What needs to be done> The listing below holds a line with "También pertenecen a" and a line with "s y la persona". Reproduce those two lines exactly, plus everything between them.

Available data>
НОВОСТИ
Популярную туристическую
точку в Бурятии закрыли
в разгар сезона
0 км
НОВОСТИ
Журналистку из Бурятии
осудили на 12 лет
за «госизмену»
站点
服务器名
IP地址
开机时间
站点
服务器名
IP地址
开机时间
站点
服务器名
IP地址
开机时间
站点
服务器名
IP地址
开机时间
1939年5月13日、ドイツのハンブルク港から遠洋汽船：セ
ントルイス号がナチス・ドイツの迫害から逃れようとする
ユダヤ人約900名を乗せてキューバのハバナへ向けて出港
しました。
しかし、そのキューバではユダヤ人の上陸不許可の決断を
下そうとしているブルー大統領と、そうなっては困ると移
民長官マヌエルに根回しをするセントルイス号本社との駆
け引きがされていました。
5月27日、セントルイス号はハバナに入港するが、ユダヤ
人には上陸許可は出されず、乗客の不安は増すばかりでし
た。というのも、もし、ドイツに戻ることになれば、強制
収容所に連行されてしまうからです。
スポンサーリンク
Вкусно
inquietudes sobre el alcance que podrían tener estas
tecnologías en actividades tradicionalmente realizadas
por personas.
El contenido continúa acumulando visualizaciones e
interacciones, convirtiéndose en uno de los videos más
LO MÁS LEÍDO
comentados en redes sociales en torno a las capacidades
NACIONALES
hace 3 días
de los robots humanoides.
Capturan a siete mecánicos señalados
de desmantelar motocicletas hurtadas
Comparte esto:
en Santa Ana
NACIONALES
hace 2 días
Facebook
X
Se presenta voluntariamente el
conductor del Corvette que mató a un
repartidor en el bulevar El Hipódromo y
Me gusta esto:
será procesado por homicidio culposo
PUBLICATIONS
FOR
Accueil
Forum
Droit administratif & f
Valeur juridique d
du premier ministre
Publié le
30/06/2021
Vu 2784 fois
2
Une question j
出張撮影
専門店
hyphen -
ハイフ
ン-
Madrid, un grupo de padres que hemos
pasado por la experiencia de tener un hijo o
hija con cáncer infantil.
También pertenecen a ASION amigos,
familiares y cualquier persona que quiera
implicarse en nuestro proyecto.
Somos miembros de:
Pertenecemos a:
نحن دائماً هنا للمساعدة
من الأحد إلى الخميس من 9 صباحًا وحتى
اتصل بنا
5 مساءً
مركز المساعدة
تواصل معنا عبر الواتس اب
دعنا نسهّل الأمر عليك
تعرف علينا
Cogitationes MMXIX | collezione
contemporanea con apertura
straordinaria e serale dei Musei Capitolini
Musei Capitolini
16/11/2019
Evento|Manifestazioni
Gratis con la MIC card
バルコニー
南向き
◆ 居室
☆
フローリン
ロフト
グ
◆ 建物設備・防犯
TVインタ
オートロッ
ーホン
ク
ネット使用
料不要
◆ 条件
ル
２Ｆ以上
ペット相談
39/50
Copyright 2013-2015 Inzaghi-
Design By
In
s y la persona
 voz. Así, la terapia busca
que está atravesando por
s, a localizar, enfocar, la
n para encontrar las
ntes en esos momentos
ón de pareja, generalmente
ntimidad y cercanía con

Written answer>
También pertenecen a ASION amigos,
familiares y cualquier persona que quiera
implicarse en nuestro proyecto.
Somos miembros de:
Pertenecemos a:
نحن دائماً هنا للمساعدة
من الأحد إلى الخميس من 9 صباحًا وحتى
اتصل بنا
5 مساءً
مركز المساعدة
تواصل معنا عبر الواتس اب
دعنا نسهّل الأمر عليك
تعرف علينا
Cogitationes MMXIX | collezione
contemporanea con apertura
straordinaria e serale dei Musei Capitolini
Musei Capitolini
16/11/2019
Evento|Manifestazioni
Gratis con la MIC card
バルコニー
南向き
◆ 居室
☆
フローリン
ロフト
グ
◆ 建物設備・防犯
TVインタ
オートロッ
ーホン
ク
ネット使用
料不要
◆ 条件
ル
２Ｆ以上
ペット相談
39/50
Copyright 2013-2015 Inzaghi-
Design By
In
s y la persona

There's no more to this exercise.